How to perform backward pass only on sample with minimum loss and improve performance?

dendorferpatrick · January 30, 2019, 7:06am

Hi all,
I am training a GAN for time series prediction. During training, I sample n_samples predictions and backpropagate the L2-loss for the best sample.

for _ in range(n_samples):
    out = net(x)    
    loss = lossfunc(x,y)
    l2_loss = l2_loss.append(loss)

l2_loss.stack( l2_loss ) 
min_loss = torch.min( l2_loss )
min_loss.backward()

When I call min_loss.backward(), the time for calculating the backward pass grows linear with n_samples. However, the gradient for the non minimum losses should be 0 and not considered for optimisation. I only want to backpropagate the L2-loss for the best sample.
Therefore, I do not understand why the calculation time increases and does not stay constant? Does .backward() also calculate all gradients even if they are not used? Is there a way to make my code more efficient and detach all non minimum losses?
Thank you for your answer:)

rasbt · January 30, 2019, 7:04pm

As far as I know backward computes the gradients all the way back to the leave nodes. I mean, there’s no way for backward knowing which particular gradients you are interested in and when. Maybe the simplest way for computing the gradients you are interested in is doing it semi-automatically via the grad function:

from torch.autograd import grad

d_a_b = grad(a, b, retain_graph=True)
d_a_c = grad(a, c, retain_graph=True)
...

Then use d_a_b etc. to update the weights

lmnt · January 30, 2019, 9:08pm

This thread Disconnected Gradient in Pytorch might be helpful. It discusses why you would do what @rasbt described and/or detach each time in the loop.

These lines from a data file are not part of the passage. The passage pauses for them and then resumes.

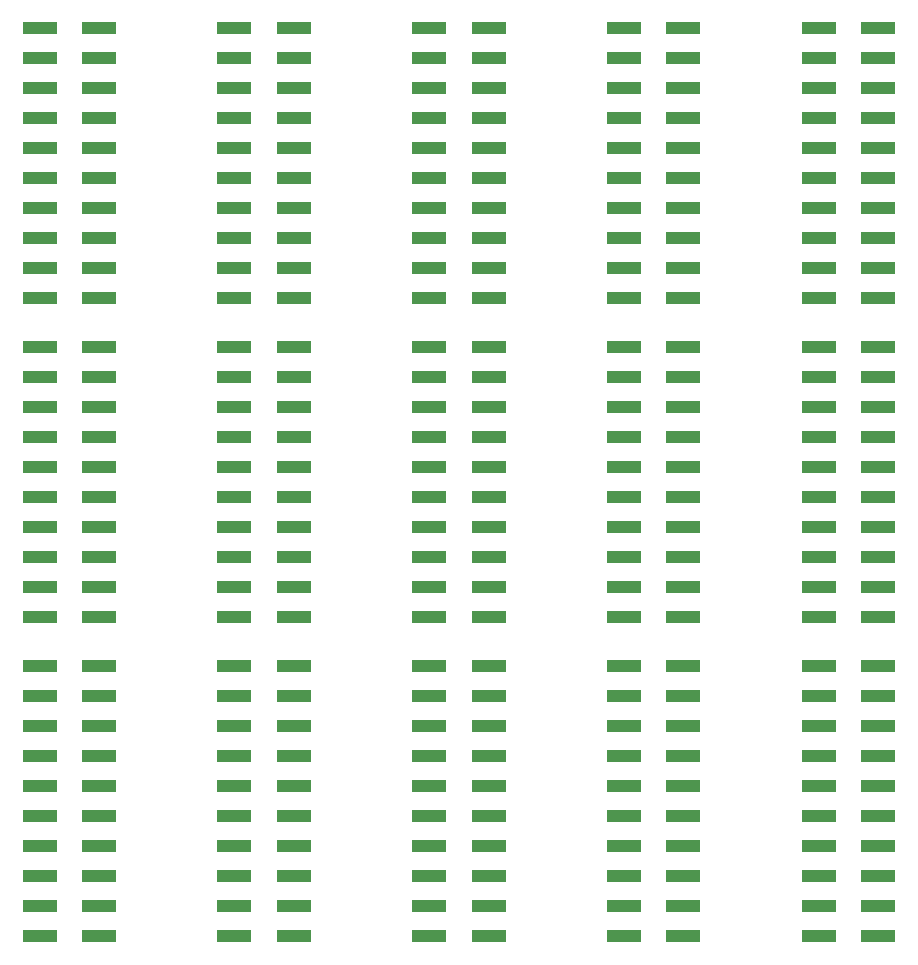
<source format=gbr>
%TF.GenerationSoftware,KiCad,Pcbnew,(6.0.7)*%
%TF.CreationDate,2023-02-25T07:44:42+08:00*%
%TF.ProjectId,BoardCoverter,426f6172-6443-46f7-9665-727465722e6b,rev?*%
%TF.SameCoordinates,Original*%
%TF.FileFunction,Paste,Bot*%
%TF.FilePolarity,Positive*%
%FSLAX46Y46*%
G04 Gerber Fmt 4.6, Leading zero omitted, Abs format (unit mm)*
G04 Created by KiCad (PCBNEW (6.0.7)) date 2023-02-25 07:44:42*
%MOMM*%
%LPD*%
G01*
G04 APERTURE LIST*
%ADD10R,3.000000X1.000000*%
G04 APERTURE END LIST*
D10*
%TO.C,J2*%
X171852500Y-61157500D03*
X176892500Y-61157500D03*
X171852500Y-63697500D03*
X176892500Y-63697500D03*
X171852500Y-66237500D03*
X176892500Y-66237500D03*
X171852500Y-68777500D03*
X176892500Y-68777500D03*
X171852500Y-71317500D03*
X176892500Y-71317500D03*
X171852500Y-73857500D03*
X176892500Y-73857500D03*
X171852500Y-76397500D03*
X176892500Y-76397500D03*
X171852500Y-78937500D03*
X176892500Y-78937500D03*
X171852500Y-81477500D03*
X176892500Y-81477500D03*
X171852500Y-84017500D03*
X176892500Y-84017500D03*
%TD*%
%TO.C,J2*%
X171852500Y-115157500D03*
X176892500Y-115157500D03*
X171852500Y-117697500D03*
X176892500Y-117697500D03*
X171852500Y-120237500D03*
X176892500Y-120237500D03*
X171852500Y-122777500D03*
X176892500Y-122777500D03*
X171852500Y-125317500D03*
X176892500Y-125317500D03*
X171852500Y-127857500D03*
X176892500Y-127857500D03*
X171852500Y-130397500D03*
X176892500Y-130397500D03*
X171852500Y-132937500D03*
X176892500Y-132937500D03*
X171852500Y-135477500D03*
X176892500Y-135477500D03*
X171852500Y-138017500D03*
X176892500Y-138017500D03*
%TD*%
%TO.C,J2*%
X138872500Y-88157500D03*
X143912500Y-88157500D03*
X138872500Y-90697500D03*
X143912500Y-90697500D03*
X138872500Y-93237500D03*
X143912500Y-93237500D03*
X138872500Y-95777500D03*
X143912500Y-95777500D03*
X138872500Y-98317500D03*
X143912500Y-98317500D03*
X138872500Y-100857500D03*
X143912500Y-100857500D03*
X138872500Y-103397500D03*
X143912500Y-103397500D03*
X138872500Y-105937500D03*
X143912500Y-105937500D03*
X138872500Y-108477500D03*
X143912500Y-108477500D03*
X138872500Y-111017500D03*
X143912500Y-111017500D03*
%TD*%
%TO.C,J2*%
X171852500Y-88157500D03*
X176892500Y-88157500D03*
X171852500Y-90697500D03*
X176892500Y-90697500D03*
X171852500Y-93237500D03*
X176892500Y-93237500D03*
X171852500Y-95777500D03*
X176892500Y-95777500D03*
X171852500Y-98317500D03*
X176892500Y-98317500D03*
X171852500Y-100857500D03*
X176892500Y-100857500D03*
X171852500Y-103397500D03*
X176892500Y-103397500D03*
X171852500Y-105937500D03*
X176892500Y-105937500D03*
X171852500Y-108477500D03*
X176892500Y-108477500D03*
X171852500Y-111017500D03*
X176892500Y-111017500D03*
%TD*%
%TO.C,J2*%
X138872500Y-115157500D03*
X143912500Y-115157500D03*
X138872500Y-117697500D03*
X143912500Y-117697500D03*
X138872500Y-120237500D03*
X143912500Y-120237500D03*
X138872500Y-122777500D03*
X143912500Y-122777500D03*
X138872500Y-125317500D03*
X143912500Y-125317500D03*
X138872500Y-127857500D03*
X143912500Y-127857500D03*
X138872500Y-130397500D03*
X143912500Y-130397500D03*
X138872500Y-132937500D03*
X143912500Y-132937500D03*
X138872500Y-135477500D03*
X143912500Y-135477500D03*
X138872500Y-138017500D03*
X143912500Y-138017500D03*
%TD*%
%TO.C,J2*%
X122382500Y-61157500D03*
X127422500Y-61157500D03*
X122382500Y-63697500D03*
X127422500Y-63697500D03*
X122382500Y-66237500D03*
X127422500Y-66237500D03*
X122382500Y-68777500D03*
X127422500Y-68777500D03*
X122382500Y-71317500D03*
X127422500Y-71317500D03*
X122382500Y-73857500D03*
X127422500Y-73857500D03*
X122382500Y-76397500D03*
X127422500Y-76397500D03*
X122382500Y-78937500D03*
X127422500Y-78937500D03*
X122382500Y-81477500D03*
X127422500Y-81477500D03*
X122382500Y-84017500D03*
X127422500Y-84017500D03*
%TD*%
%TO.C,J2*%
X105892500Y-115157500D03*
X110932500Y-115157500D03*
X105892500Y-117697500D03*
X110932500Y-117697500D03*
X105892500Y-120237500D03*
X110932500Y-120237500D03*
X105892500Y-122777500D03*
X110932500Y-122777500D03*
X105892500Y-125317500D03*
X110932500Y-125317500D03*
X105892500Y-127857500D03*
X110932500Y-127857500D03*
X105892500Y-130397500D03*
X110932500Y-130397500D03*
X105892500Y-132937500D03*
X110932500Y-132937500D03*
X105892500Y-135477500D03*
X110932500Y-135477500D03*
X105892500Y-138017500D03*
X110932500Y-138017500D03*
%TD*%
%TO.C,J2*%
X122382500Y-115157500D03*
X127422500Y-115157500D03*
X122382500Y-117697500D03*
X127422500Y-117697500D03*
X122382500Y-120237500D03*
X127422500Y-120237500D03*
X122382500Y-122777500D03*
X127422500Y-122777500D03*
X122382500Y-125317500D03*
X127422500Y-125317500D03*
X122382500Y-127857500D03*
X127422500Y-127857500D03*
X122382500Y-130397500D03*
X127422500Y-130397500D03*
X122382500Y-132937500D03*
X127422500Y-132937500D03*
X122382500Y-135477500D03*
X127422500Y-135477500D03*
X122382500Y-138017500D03*
X127422500Y-138017500D03*
%TD*%
%TO.C,J2*%
X138872500Y-61157500D03*
X143912500Y-61157500D03*
X138872500Y-63697500D03*
X143912500Y-63697500D03*
X138872500Y-66237500D03*
X143912500Y-66237500D03*
X138872500Y-68777500D03*
X143912500Y-68777500D03*
X138872500Y-71317500D03*
X143912500Y-71317500D03*
X138872500Y-73857500D03*
X143912500Y-73857500D03*
X138872500Y-76397500D03*
X143912500Y-76397500D03*
X138872500Y-78937500D03*
X143912500Y-78937500D03*
X138872500Y-81477500D03*
X143912500Y-81477500D03*
X138872500Y-84017500D03*
X143912500Y-84017500D03*
%TD*%
%TO.C,J2*%
X105892500Y-88157500D03*
X110932500Y-88157500D03*
X105892500Y-90697500D03*
X110932500Y-90697500D03*
X105892500Y-93237500D03*
X110932500Y-93237500D03*
X105892500Y-95777500D03*
X110932500Y-95777500D03*
X105892500Y-98317500D03*
X110932500Y-98317500D03*
X105892500Y-100857500D03*
X110932500Y-100857500D03*
X105892500Y-103397500D03*
X110932500Y-103397500D03*
X105892500Y-105937500D03*
X110932500Y-105937500D03*
X105892500Y-108477500D03*
X110932500Y-108477500D03*
X105892500Y-111017500D03*
X110932500Y-111017500D03*
%TD*%
%TO.C,J2*%
X155362500Y-88157500D03*
X160402500Y-88157500D03*
X155362500Y-90697500D03*
X160402500Y-90697500D03*
X155362500Y-93237500D03*
X160402500Y-93237500D03*
X155362500Y-95777500D03*
X160402500Y-95777500D03*
X155362500Y-98317500D03*
X160402500Y-98317500D03*
X155362500Y-100857500D03*
X160402500Y-100857500D03*
X155362500Y-103397500D03*
X160402500Y-103397500D03*
X155362500Y-105937500D03*
X160402500Y-105937500D03*
X155362500Y-108477500D03*
X160402500Y-108477500D03*
X155362500Y-111017500D03*
X160402500Y-111017500D03*
%TD*%
%TO.C,J2*%
X122382500Y-88157500D03*
X127422500Y-88157500D03*
X122382500Y-90697500D03*
X127422500Y-90697500D03*
X122382500Y-93237500D03*
X127422500Y-93237500D03*
X122382500Y-95777500D03*
X127422500Y-95777500D03*
X122382500Y-98317500D03*
X127422500Y-98317500D03*
X122382500Y-100857500D03*
X127422500Y-100857500D03*
X122382500Y-103397500D03*
X127422500Y-103397500D03*
X122382500Y-105937500D03*
X127422500Y-105937500D03*
X122382500Y-108477500D03*
X127422500Y-108477500D03*
X122382500Y-111017500D03*
X127422500Y-111017500D03*
%TD*%
%TO.C,J2*%
X155362500Y-115157500D03*
X160402500Y-115157500D03*
X155362500Y-117697500D03*
X160402500Y-117697500D03*
X155362500Y-120237500D03*
X160402500Y-120237500D03*
X155362500Y-122777500D03*
X160402500Y-122777500D03*
X155362500Y-125317500D03*
X160402500Y-125317500D03*
X155362500Y-127857500D03*
X160402500Y-127857500D03*
X155362500Y-130397500D03*
X160402500Y-130397500D03*
X155362500Y-132937500D03*
X160402500Y-132937500D03*
X155362500Y-135477500D03*
X160402500Y-135477500D03*
X155362500Y-138017500D03*
X160402500Y-138017500D03*
%TD*%
%TO.C,J2*%
X105892500Y-61157500D03*
X110932500Y-61157500D03*
X105892500Y-63697500D03*
X110932500Y-63697500D03*
X105892500Y-66237500D03*
X110932500Y-66237500D03*
X105892500Y-68777500D03*
X110932500Y-68777500D03*
X105892500Y-71317500D03*
X110932500Y-71317500D03*
X105892500Y-73857500D03*
X110932500Y-73857500D03*
X105892500Y-76397500D03*
X110932500Y-76397500D03*
X105892500Y-78937500D03*
X110932500Y-78937500D03*
X105892500Y-81477500D03*
X110932500Y-81477500D03*
X105892500Y-84017500D03*
X110932500Y-84017500D03*
%TD*%
%TO.C,J2*%
X155362500Y-61157500D03*
X160402500Y-61157500D03*
X155362500Y-63697500D03*
X160402500Y-63697500D03*
X155362500Y-66237500D03*
X160402500Y-66237500D03*
X155362500Y-68777500D03*
X160402500Y-68777500D03*
X155362500Y-71317500D03*
X160402500Y-71317500D03*
X155362500Y-73857500D03*
X160402500Y-73857500D03*
X155362500Y-76397500D03*
X160402500Y-76397500D03*
X155362500Y-78937500D03*
X160402500Y-78937500D03*
X155362500Y-81477500D03*
X160402500Y-81477500D03*
X155362500Y-84017500D03*
X160402500Y-84017500D03*
%TD*%
M02*

</source>
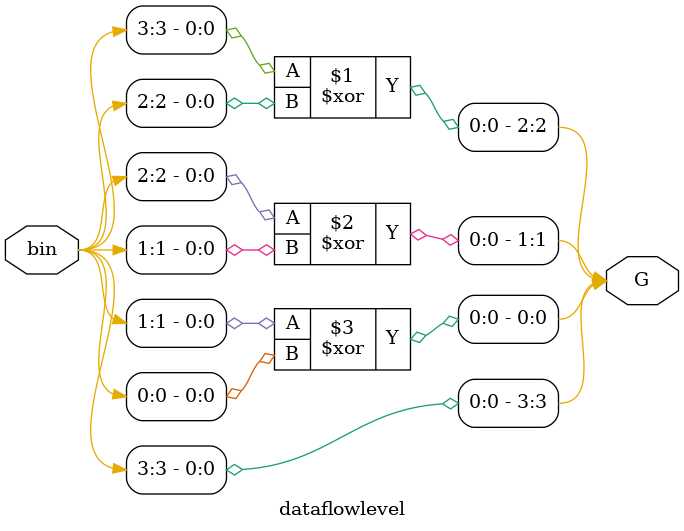
<source format=v>
`timescale 1ns / 1ps
module dataflowlevel(
    input [3:0] bin,
    output [3:0] G
);


//xor gates.
assign G[3] = bin[3];
assign G[2] = bin[3] ^ bin[2];
assign G[1] = bin[2] ^ bin[1];
assign G[0] = bin[1] ^ bin[0];

endmodule



</source>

vmirly1 · January 30, 2019, 10:06pm

How about instead of using the function torch.min to obtain min_loss, compare the value of the loss and keep the min_loss in the loop. Then, at the end call .backward()on min_loss :

min_loss_value= 99.00
for _ in range(n_samples):
    out = net(x)    
    loss = lossfunc(x,y)
    if oss.detach() < min_loss_value:
       min_loss = loss
       min_loss_value = loss.detach()

min_loss.backward()

I think this way, you definitely have only one loss to compute its gradients. But I guess when you use torch.min() the gradients for others in the list may still be computed. So, basically, autograd computes the gradients on torch.max and torch.min. For example, if we have a tensor with elements [1, 2, 3], then torch.max() will retrieve the max value, but there is a tensor of gradients which [0, 0, 1]. These gradient values are like the effect of each element on the output of torch.max().